2. Relevant equations
Solution of the diffusion equation
$$\theta(x,t)=\cos\left(\phi+\omega t-\sqrt{\dfrac{\omega}{2D}}x\right)\exp\left(-\sqrt{\dfrac{\omega}{2D}}x\right)$$

3. The attempt at a solution
A the surface $x=0$ so
$$\theta(0,t)=\cos\left(\omega t + \phi\right)$$

To find the coefficients $\theta_n$ I'm guessing I use the Fourier formula

$$\theta_n=\frac{1}{T}\int_0^T dt \, \theta(0,t) \exp\left( -2\pi i n t/T \right)$$

2. Mar 6, 2015

### Staff: Mentor

I don't think you can calculate the $\theta_n$. They are some given (but unknown) constants, and you have to modify your solution to fit this constraint.

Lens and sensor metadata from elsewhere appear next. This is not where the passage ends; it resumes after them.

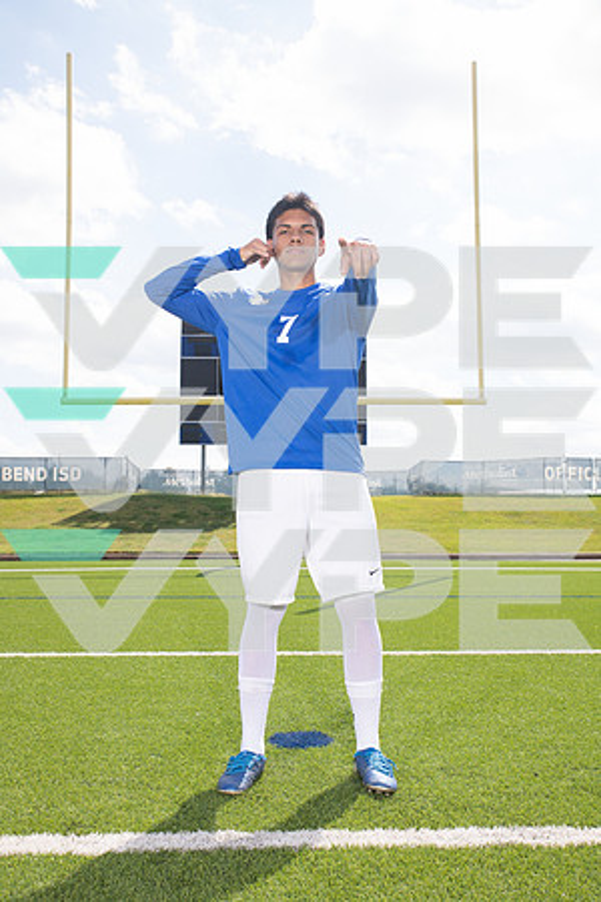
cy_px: 451
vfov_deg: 55.8
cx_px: 300
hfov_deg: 38.9
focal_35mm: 34
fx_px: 851
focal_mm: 34
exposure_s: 1/320
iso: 125
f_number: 7.1
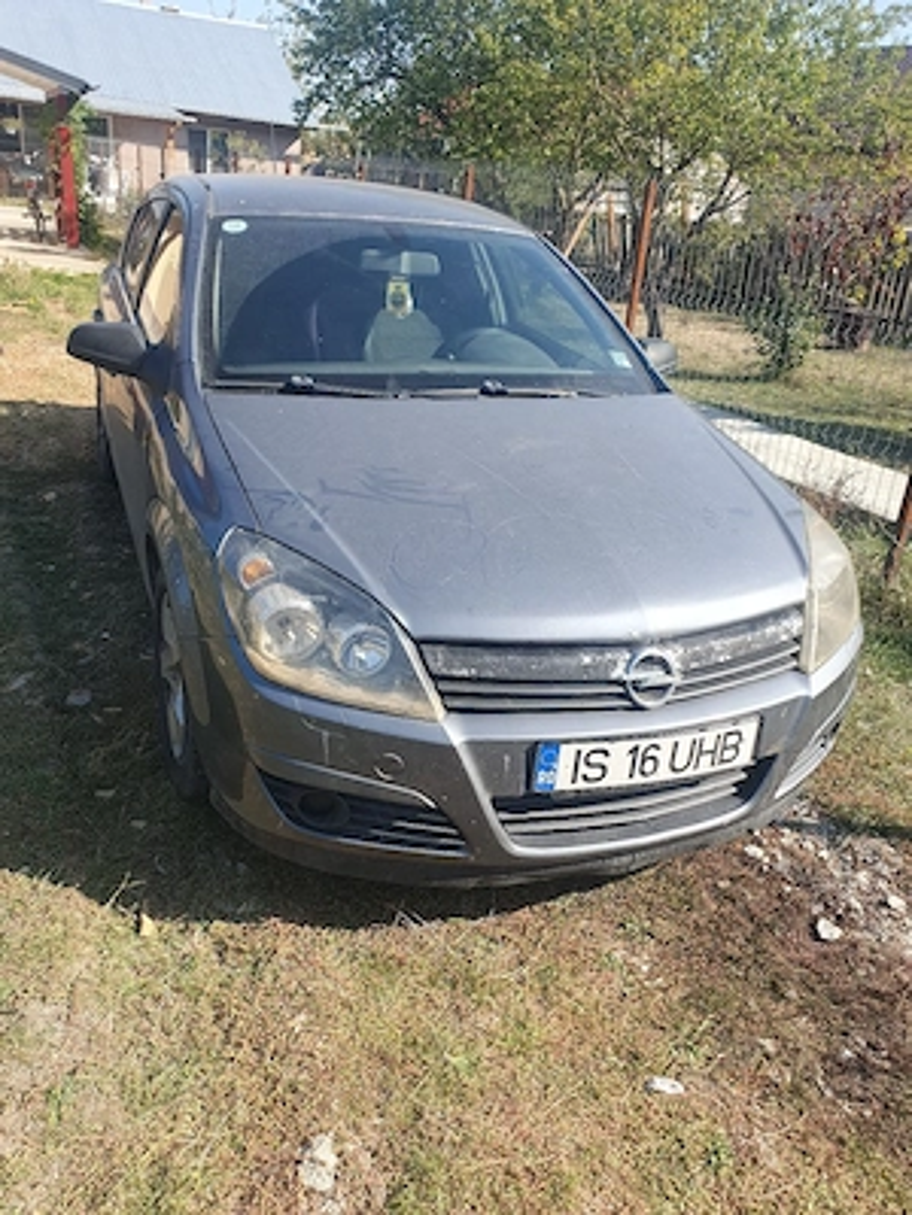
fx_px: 913
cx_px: 456
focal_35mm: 26
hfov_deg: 53.1
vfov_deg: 67.3
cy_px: 608
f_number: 2.4
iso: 50
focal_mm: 4.32
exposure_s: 1/714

You can start with an easy case: imagine $\theta_1=1$ and $\theta_n=0$ for all other n. That makes the temperature at x=0 a sine. Can you find the temperature at depth d?
What happens with $\theta_2=3$ and $\theta_n=0$ for all other n? What happens in the general case?

3. Mar 6, 2015

### bobred

Typo, $\theta(x,t)$ should be
$\theta(x,t)=A\cos\left(\phi+\omega t-\sqrt{\dfrac{\omega}{2D}}x\right)\exp\left(-\sqrt{\dfrac{\omega}{2D}}x\right)$ (c)
'The temperature is a superposition of solutions found in (c).
On the surface x=0...use this to determine the coefficients in the above and complete.'
Assuming I have got (c) correct!
James

4. Mar 7, 2015

### bobred

Appologies, $A=7.5^{\circ}$C, $\omega=\frac{\pi}{43200} s^{-1}$, $\phi=\frac{4}{3}$ and $D=5\times10^{-7} m^2/s$

5. Mar 7, 2015

### Staff: Mentor

Where do those numbers come from? You cannot fix them like that for the problem.

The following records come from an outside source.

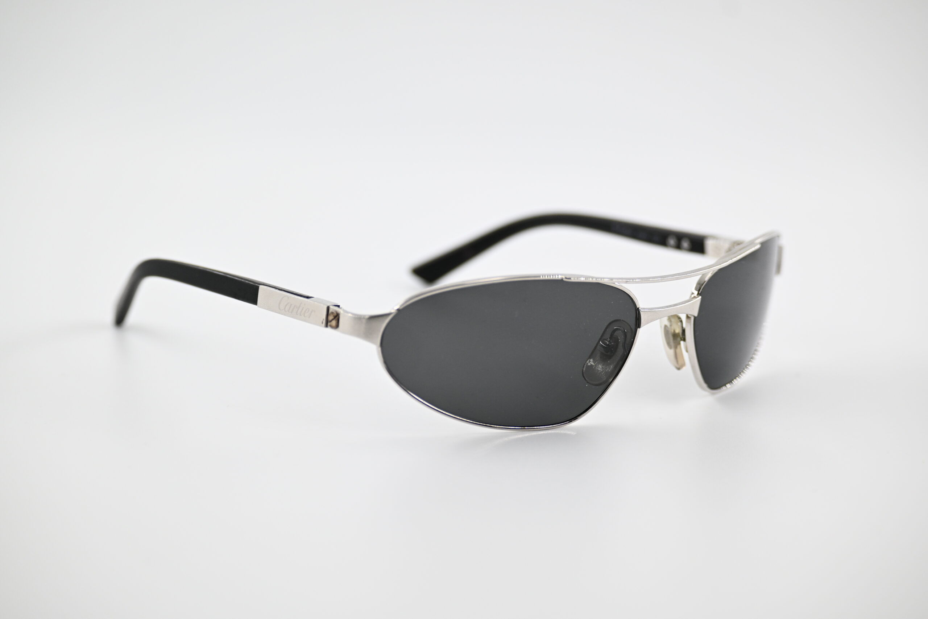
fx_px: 2320
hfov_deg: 22.6
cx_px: 464
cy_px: 310
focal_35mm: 90
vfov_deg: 15.2
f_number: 4.8
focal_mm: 60
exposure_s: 1/500
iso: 400
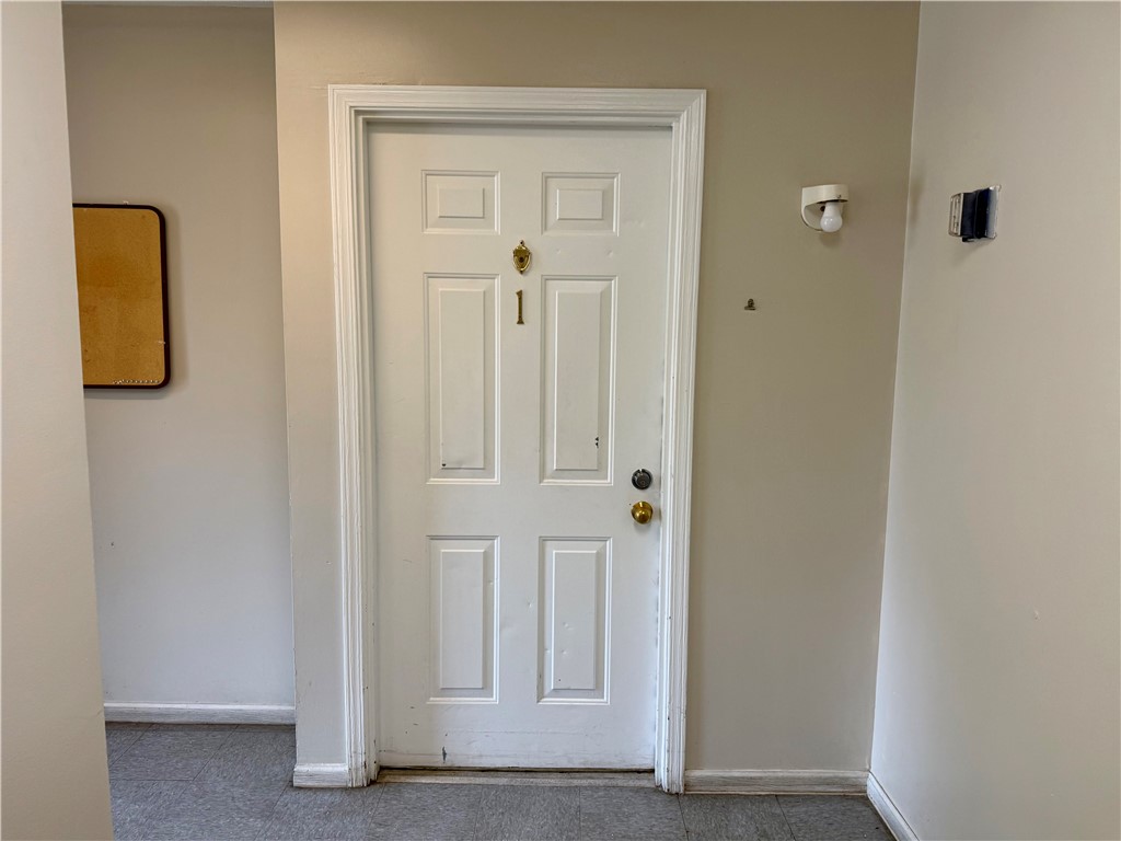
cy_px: 420
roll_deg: +1.2
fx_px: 777
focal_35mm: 24
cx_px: 560
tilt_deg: -3.3
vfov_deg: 56.8
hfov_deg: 71.6
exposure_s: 1/107
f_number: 1.78
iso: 100
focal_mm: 6.76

A superposition of those solutions is the right approach.

6. Mar 7, 2015

### bobred

These were given earlier in the question and you are right have no baring on this.

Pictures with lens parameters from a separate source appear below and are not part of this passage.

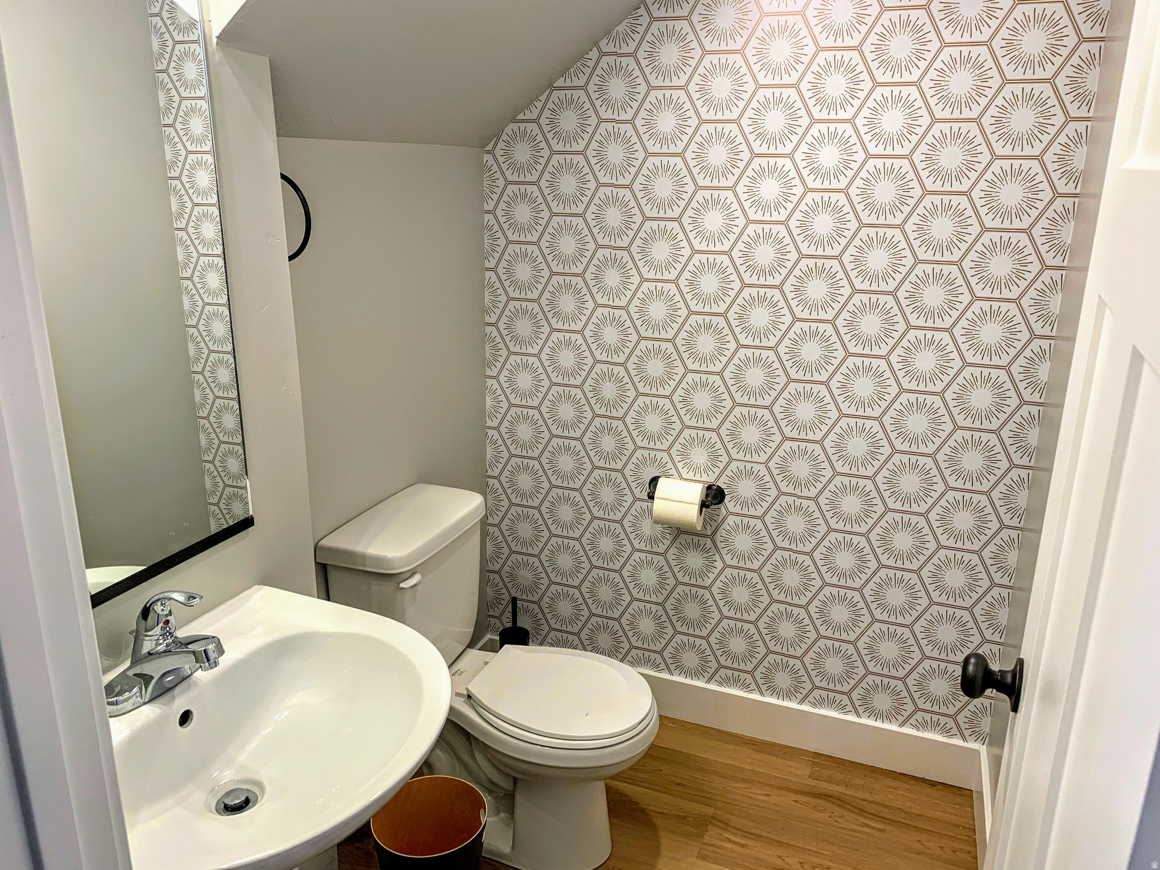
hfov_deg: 67.3
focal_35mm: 26
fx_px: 871
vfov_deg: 53.1
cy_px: 435
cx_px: 580
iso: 80
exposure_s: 1/60
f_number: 1.8
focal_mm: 4.25
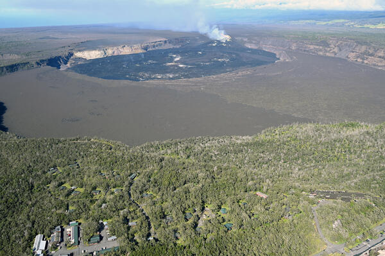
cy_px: 128
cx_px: 192
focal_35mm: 30
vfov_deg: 42.9
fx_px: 326
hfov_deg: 61.1
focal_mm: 30.5
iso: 100
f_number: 6.3
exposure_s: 1/320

So to get the coefficients I should set x=0 and use the Fourier formula to find them?

7. Mar 7, 2015

Yes.

8. Mar 7, 2015

### bobred

I have done some calculations but getting trivial answers.
I am taking
$$\theta(0,t)=\cos\left(2\pi n \ t/T + \phi\right)$$
and converting it to its complex exponential form and inserting into
$$\theta_n=\frac{1}{T}\int_0^T dt \, \theta(0,t) \exp\left( -2\pi i n t/T \right)$$
Should phi be included?

Last edited: Mar 7, 2015
9. Mar 7, 2015

### pasmith

You probably want to use the solution of the diffusion equation in the form $$Ce^{i\omega t}\exp\left(-\sqrt{\frac{\omega}{2D}}x - i\sqrt{\frac{\omega}{2D}}x \right)$$ with $x$ measuring distance below the surface.

10. Mar 7, 2015

### Staff: Mentor

You'll need phi if θn can be complex.

I still don't see what "inserting into [long equation]" is supposed to mean, but I agree that you don't need long calculations.

11. Mar 7, 2015

### bobred

By inserting into, I mean to work out the coefficients.
I'm a bit lost at the moment.

12. Mar 7, 2015

### pasmith

You should treat the coefficients $\theta_n$ as known. You are asked for "an expression for the complex Fourier
series of the temperature at depth d below the surface" so you are looking for an expression of the form $$\theta(d,t) = \sum_{n=-\infty}^\infty e^{2n\pi it/T}f_n(d)$$ where $e^{2n\pi it/T}f_n(x)$ is a solution of the diffusion equation with $f_n(0) = \theta_n$.

13. Mar 7, 2015

### bobred

So would
$$f_n(0)=\cos\left( 2\pi n t /T + \phi \right)$$